My coworkers or my friends or the kids in my child’s class deserve my respect and care – but what about the college kids making noise or the driver who angers us on the road?

I should let a family going through a hard time after a flood or a fire or a health crisis into my heart – but what about the LGBTQ teenager or the immigrant or the elderly person in the nursing home or the family on food stamps?

Sure, some people are my neighbor – but not everyone, right? I don’t have to love everyone, treat everyone like I treat my neighbors, right?
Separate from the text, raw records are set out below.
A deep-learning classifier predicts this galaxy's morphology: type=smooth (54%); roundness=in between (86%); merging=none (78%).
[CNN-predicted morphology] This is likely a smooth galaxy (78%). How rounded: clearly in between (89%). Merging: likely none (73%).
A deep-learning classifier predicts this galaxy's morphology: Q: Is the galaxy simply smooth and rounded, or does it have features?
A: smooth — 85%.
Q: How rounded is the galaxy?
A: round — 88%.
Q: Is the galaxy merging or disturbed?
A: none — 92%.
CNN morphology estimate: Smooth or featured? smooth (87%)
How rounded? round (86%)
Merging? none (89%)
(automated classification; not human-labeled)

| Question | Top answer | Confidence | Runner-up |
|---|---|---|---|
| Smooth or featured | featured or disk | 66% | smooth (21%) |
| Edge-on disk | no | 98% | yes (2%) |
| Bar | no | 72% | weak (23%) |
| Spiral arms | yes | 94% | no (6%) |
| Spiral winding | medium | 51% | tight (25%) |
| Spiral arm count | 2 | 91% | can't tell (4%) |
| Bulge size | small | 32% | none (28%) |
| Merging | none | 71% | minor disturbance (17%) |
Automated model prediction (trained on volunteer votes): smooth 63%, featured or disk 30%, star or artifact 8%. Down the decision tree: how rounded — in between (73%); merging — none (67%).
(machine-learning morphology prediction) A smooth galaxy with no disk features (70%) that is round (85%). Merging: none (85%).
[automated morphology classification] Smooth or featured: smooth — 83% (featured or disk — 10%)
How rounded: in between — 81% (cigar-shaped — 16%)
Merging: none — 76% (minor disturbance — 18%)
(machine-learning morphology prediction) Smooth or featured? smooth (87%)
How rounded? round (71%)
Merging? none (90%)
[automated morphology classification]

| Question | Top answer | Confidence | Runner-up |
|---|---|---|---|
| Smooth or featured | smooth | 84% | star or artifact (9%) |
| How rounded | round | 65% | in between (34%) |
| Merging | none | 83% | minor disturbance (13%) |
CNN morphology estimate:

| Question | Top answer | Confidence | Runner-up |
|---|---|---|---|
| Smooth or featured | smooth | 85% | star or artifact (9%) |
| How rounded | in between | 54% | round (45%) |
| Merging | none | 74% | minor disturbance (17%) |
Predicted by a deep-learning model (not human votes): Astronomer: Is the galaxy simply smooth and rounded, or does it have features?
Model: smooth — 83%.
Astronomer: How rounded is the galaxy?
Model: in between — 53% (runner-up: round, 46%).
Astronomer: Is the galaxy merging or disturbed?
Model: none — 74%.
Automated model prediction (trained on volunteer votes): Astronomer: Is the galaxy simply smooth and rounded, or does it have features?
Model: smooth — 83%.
Then Jesus tells a story. You might know it, but to recap, a man is accosted on the road by a band of robbers. Beaten and left for dead, he is utterly helpless. A priest and a religious layman pass by, actively avoiding the man who is hurt. But another man stops – a Samaritan, someone who was despised and avoided by respectable folks like the expert in the Law. Surely, he’s not a neighbor to anyone the expert considers a neighbor! But, Jesus says, he is, because that’s exactly the person who checks on the man in the ditch, gives him medicine, binds his wounds, and carries him to an inn where he can receive further care, which he pays for out of his own pocket.

Jesus ends the story by asking the expert, “Which of these three do you think was a neighbor to the man who fell into the hands of robbers?” The expert begrudgingly admits it was the Samaritan. Jesus replied, “Go and do likewise.”

Who is our neighbor? Whoever needs our care and love. Go and do likewise.